All Levels of a Factor in a Model Matrix in R

what does model.matrix do in r
model matrix explained
r model.matrix interactions
r model.matrix no intercept
sparse model matrix r
model matrix definition
r regression model matrix
design matrix in r

I have a data.frame consisting of numeric and factor variables as seen below.

testFrame <- data.frame(First=sample(1:10, 20, replace=T),
           Second=sample(1:20, 20, replace=T), Third=sample(1:10, 20, replace=T),
           Fourth=rep(c("Alice","Bob","Charlie","David"), 5),
           Fifth=rep(c("Edward","Frank","Georgia","Hank","Isaac"),4))

I want to build out a matrix that assigns dummy variables to the factor and leaves the numeric variables alone.

model.matrix(~ First + Second + Third + Fourth + Fifth, data=testFrame)

As expected when running lm this leaves out one level of each factor as the reference level.

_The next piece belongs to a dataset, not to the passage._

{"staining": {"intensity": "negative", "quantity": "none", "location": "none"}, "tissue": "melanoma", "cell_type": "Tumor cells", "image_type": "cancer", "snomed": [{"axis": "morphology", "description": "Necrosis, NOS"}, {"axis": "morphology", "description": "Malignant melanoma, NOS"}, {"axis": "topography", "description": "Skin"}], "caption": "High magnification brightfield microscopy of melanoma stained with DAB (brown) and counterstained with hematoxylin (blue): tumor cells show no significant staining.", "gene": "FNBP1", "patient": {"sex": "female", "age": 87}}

However, I want to build out a matrix with a dummy/indicator variable for every level of all the factors. I am building this matrix for glmnet so I am not worried about multicollinearity.

Is there a way to have model.matrix create the dummy for every level of the factor?

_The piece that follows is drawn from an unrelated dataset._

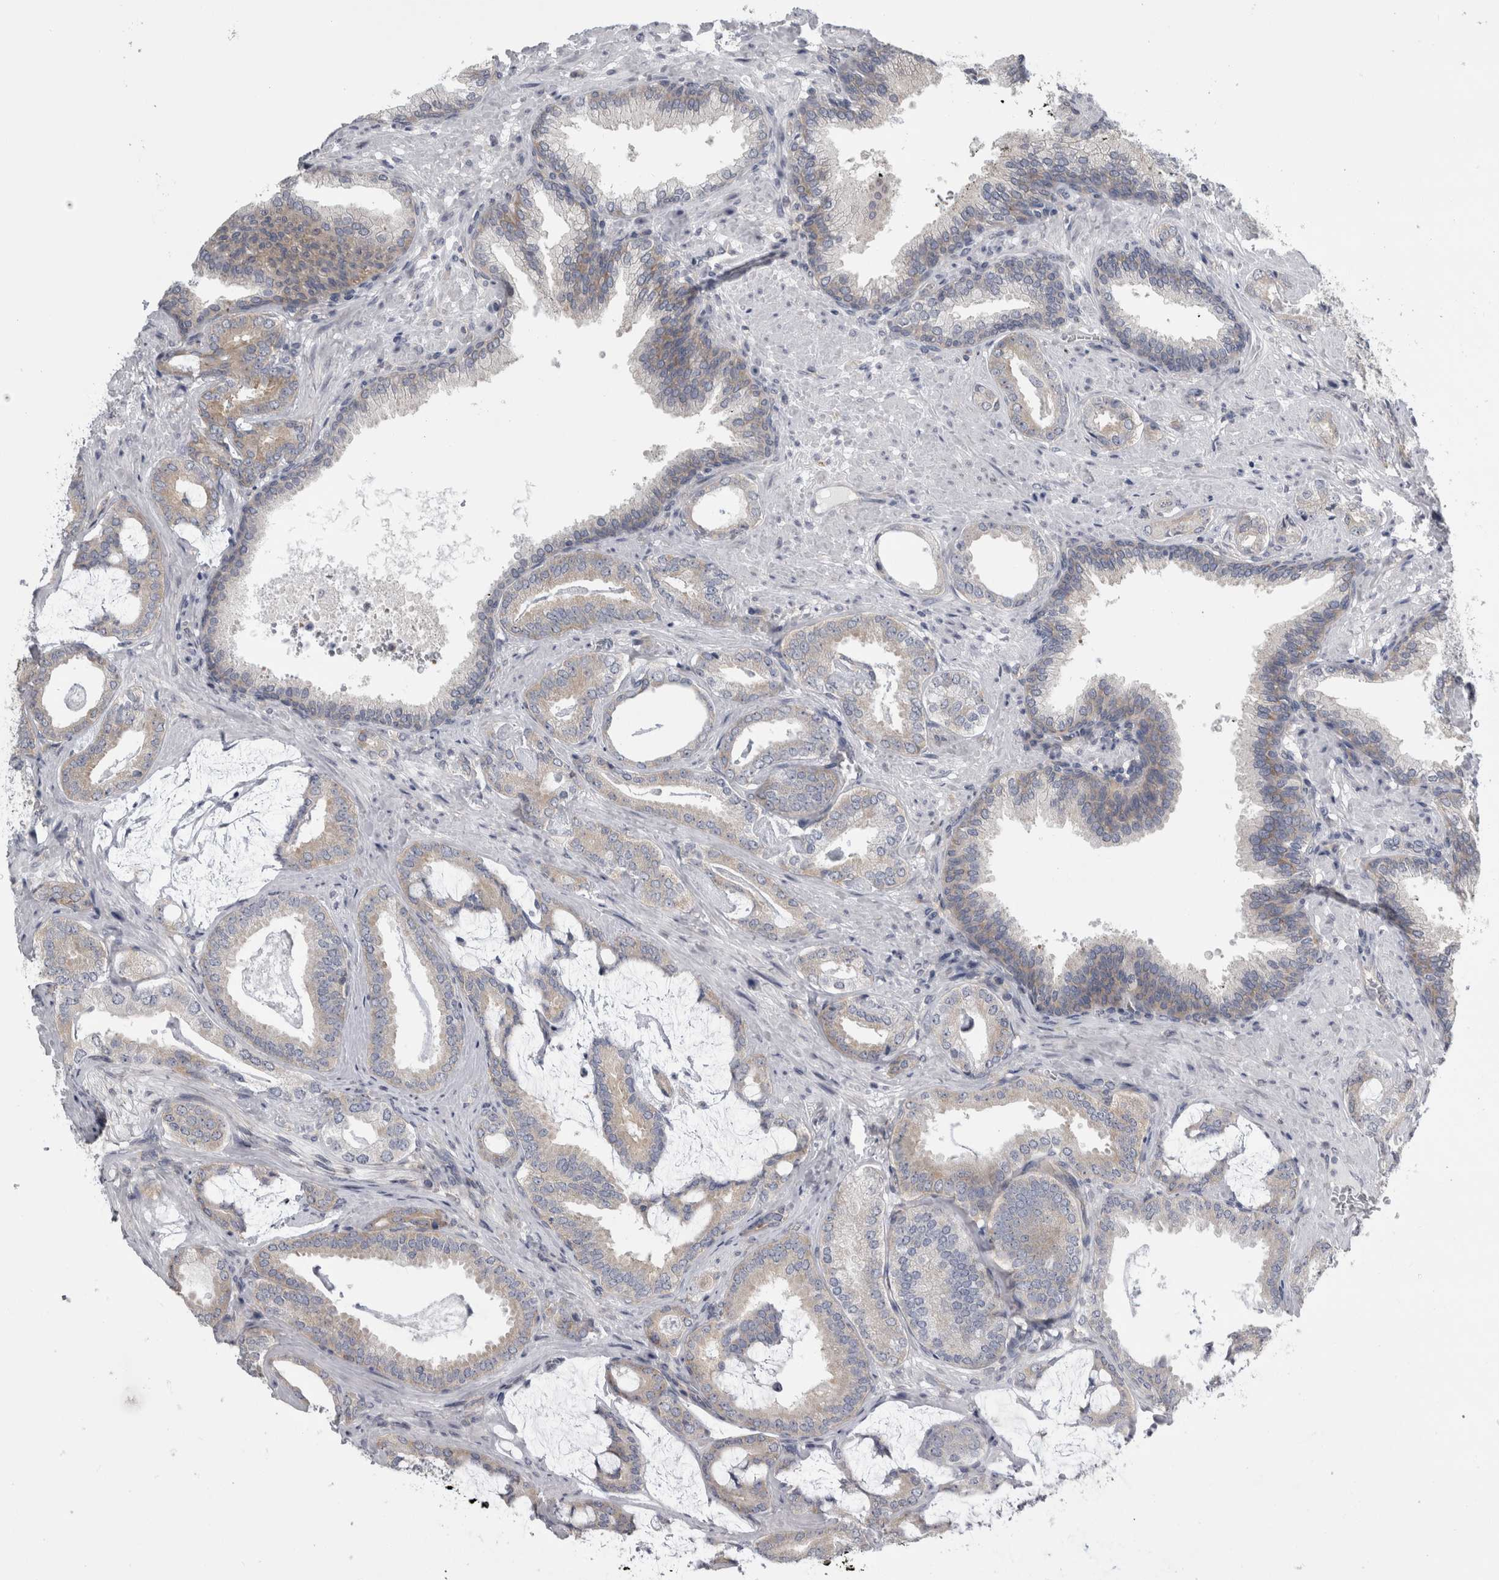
{"staining": {"intensity": "weak", "quantity": "<25%", "location": "cytoplasmic/membranous"}, "tissue": "prostate cancer", "cell_type": "Tumor cells", "image_type": "cancer", "snomed": [{"axis": "morphology", "description": "Adenocarcinoma, Low grade"}, {"axis": "topography", "description": "Prostate"}], "caption": "This is an IHC photomicrograph of prostate cancer (adenocarcinoma (low-grade)). There is no positivity in tumor cells.", "gene": "PRRC2C", "patient": {"sex": "male", "age": 71}}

You need to reset the contrasts for the factor variables:

model.matrix(~ Fourth + Fifth, data=testFrame, 
        contrasts.arg=list(Fourth=contrasts(testFrame$Fourth, contrasts=F), 
                Fifth=contrasts(testFrame$Fifth, contrasts=F)))

or, with a little less typing and without the proper names:

model.matrix(~ Fourth + Fifth, data=testFrame, 
    contrasts.arg=list(Fourth=diag(nlevels(testFrame$Fourth)), 
            Fifth=diag(nlevels(testFrame$Fifth))))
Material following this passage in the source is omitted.